NeurIPS 2019
Sun Dec 8th through Sat the 14th, 2019 at Vancouver Convention Center
Paper ID:3526
Title:Nonstochastic Multiarmed Bandits with Unrestricted Delays


		
This paper significantly extends previous work in multi-armed bandits with delayed feedback by allowing for unbounded delays. While theoretical, this work should be practically relevant as it only uses bandit feedback, it avoids making stochastic assumptions on the losses, and (of course) it allows for delayed feedback, the latter being needed to capture many real-world problems. This paper generated a good amount of discussion, so I’ll mention the pros and cons. On the positive side, as mentioned above, this paper significantly extends previous work in multi-armed bandits with delayed feedback by allowing for unbounded delays. As the first paper to consider bandits with unbounded delays, an important restriction in all previous works has been relaxed, and given that this work is for non-stochastic bandits, there could be many practical applications.
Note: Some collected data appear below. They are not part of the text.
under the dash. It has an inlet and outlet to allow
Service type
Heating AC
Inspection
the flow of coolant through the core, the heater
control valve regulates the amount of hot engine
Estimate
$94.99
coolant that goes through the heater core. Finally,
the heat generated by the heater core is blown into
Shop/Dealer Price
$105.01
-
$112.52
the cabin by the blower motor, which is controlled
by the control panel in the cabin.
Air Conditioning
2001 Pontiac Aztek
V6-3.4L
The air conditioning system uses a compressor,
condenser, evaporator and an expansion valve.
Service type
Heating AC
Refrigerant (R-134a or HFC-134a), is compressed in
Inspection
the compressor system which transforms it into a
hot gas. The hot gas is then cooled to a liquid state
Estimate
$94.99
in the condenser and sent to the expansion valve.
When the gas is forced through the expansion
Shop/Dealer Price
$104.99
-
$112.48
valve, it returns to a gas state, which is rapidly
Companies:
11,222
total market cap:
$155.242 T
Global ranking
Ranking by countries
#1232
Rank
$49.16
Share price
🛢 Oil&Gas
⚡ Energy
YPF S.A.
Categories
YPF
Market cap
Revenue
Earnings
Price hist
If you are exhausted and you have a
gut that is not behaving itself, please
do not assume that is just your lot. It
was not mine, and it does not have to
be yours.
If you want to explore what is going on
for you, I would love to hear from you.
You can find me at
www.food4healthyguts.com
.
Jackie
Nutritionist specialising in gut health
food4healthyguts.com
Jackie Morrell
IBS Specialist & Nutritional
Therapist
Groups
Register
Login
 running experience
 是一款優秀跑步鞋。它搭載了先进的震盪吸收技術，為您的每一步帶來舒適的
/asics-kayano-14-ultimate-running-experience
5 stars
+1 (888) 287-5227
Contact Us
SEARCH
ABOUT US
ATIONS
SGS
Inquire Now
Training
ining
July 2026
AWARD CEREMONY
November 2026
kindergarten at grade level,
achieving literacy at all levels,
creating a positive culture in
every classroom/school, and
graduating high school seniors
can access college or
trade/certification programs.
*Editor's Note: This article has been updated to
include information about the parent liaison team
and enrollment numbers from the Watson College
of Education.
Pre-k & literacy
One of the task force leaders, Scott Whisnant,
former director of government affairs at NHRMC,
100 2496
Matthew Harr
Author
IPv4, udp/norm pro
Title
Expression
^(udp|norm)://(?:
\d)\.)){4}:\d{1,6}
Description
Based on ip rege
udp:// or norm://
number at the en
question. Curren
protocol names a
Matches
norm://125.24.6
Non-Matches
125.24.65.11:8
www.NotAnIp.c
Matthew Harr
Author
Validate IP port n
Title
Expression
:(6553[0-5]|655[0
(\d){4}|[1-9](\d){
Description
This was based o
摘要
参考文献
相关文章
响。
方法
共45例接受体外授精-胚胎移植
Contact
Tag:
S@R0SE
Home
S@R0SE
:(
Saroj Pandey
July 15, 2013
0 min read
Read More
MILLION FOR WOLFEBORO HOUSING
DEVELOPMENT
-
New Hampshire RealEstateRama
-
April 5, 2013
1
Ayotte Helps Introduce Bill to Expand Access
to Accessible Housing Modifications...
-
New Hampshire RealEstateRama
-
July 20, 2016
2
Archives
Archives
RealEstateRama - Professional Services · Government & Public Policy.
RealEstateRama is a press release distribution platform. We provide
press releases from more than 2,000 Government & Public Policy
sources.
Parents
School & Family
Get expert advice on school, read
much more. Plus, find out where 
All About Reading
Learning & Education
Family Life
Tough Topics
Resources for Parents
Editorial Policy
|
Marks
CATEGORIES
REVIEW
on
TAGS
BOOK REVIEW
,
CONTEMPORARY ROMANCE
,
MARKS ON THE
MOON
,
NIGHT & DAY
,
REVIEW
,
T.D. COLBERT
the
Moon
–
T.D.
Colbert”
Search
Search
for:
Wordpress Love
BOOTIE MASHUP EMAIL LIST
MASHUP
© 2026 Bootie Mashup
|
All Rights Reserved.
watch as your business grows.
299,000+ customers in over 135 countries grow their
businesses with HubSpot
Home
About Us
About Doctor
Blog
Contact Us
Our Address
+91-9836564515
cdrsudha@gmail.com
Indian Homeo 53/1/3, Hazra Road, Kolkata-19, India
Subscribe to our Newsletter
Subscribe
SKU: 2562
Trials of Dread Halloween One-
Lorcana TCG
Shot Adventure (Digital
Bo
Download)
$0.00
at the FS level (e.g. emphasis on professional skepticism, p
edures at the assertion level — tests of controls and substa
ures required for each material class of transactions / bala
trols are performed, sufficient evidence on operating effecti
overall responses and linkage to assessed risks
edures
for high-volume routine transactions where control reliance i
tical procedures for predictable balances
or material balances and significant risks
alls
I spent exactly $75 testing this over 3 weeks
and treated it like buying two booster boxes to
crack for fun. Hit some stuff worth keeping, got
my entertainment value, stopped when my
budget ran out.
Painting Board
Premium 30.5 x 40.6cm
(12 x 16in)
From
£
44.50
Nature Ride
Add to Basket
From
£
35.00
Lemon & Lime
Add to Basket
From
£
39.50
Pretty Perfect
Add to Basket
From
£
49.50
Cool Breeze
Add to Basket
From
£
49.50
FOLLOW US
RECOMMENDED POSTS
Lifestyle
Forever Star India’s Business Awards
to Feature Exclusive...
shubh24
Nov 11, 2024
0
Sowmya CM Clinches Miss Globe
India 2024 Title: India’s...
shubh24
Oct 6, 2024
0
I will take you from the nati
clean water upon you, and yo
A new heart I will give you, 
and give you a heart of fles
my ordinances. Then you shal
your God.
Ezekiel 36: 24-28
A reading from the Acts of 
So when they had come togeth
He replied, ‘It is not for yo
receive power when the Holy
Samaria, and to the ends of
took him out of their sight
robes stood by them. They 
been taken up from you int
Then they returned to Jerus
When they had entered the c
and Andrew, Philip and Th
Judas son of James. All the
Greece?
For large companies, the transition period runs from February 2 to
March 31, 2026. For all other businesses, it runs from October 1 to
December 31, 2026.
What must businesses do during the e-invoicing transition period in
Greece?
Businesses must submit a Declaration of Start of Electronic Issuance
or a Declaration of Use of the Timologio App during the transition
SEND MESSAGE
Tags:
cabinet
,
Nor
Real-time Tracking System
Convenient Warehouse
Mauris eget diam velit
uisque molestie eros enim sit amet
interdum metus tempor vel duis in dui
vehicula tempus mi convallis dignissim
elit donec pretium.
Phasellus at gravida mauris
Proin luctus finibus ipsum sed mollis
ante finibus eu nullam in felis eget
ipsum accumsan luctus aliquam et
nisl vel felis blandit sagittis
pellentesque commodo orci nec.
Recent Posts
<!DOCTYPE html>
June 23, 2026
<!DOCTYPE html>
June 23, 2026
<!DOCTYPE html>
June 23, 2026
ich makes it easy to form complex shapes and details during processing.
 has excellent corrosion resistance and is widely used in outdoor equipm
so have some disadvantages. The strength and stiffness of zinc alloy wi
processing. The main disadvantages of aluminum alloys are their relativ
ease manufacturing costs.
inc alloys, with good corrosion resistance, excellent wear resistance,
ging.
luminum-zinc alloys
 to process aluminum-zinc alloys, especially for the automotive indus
Additionally, the algorithmic approach is interesting and original, and the proofs appear to be technically correct. On the (somewhat) negative side, the way in which unbounded delays are handled is less than ideal. For one result, the total (cumulative) delay D needs to be known. For another result which avoids needing to know D, the delay is known at the time of pulling the arm. Relaxing this assumption to expected delay (or not needing to know this delay until observation time while still adapting to D and T) would be better. That said, the paper’s results and analysis still appear to be technically sophisticated, so it would be fine to leave these potential improvements for the future. One controversial negative aspect was the lack of experiments, about which one reviewer was very disappointed. However, this reviewer also expressed low confidence for their review, and I felt that the paper can stand on its theory; moreover, doing meaningful experiments (with meaningful baselines) is quite challenging here. While i.i.d. equal mean sequences can work well in the vanilla non-stochastic setting, in the delayed feedback setting this becomes less clear. This work will be a welcome addition to the proceedings. I ask the authors to please improve the writing / presentation as per Reviewer 1’s suggestions, as Reviewer 1 argued for acceptance assuming these would be improved.